Extracted page text data
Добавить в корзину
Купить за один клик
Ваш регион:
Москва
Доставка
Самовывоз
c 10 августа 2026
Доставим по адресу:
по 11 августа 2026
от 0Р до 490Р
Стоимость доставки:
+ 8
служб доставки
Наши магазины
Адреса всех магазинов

§ **WHAT THIS TASK INVOLVES**
Restating the data word for word is the whole task.

§ **EXERCISE ANSWER**
Добавить в корзину
Купить за один клик
Ваш регион:
Москва
Доставка
Самовывоз
c 10 августа 2026
Доставим по адресу:
по 11 августа 2026
от 0Р до 490Р
Стоимость доставки:
+ 8
служб доставки
Наши магазины
Адреса всех магазинов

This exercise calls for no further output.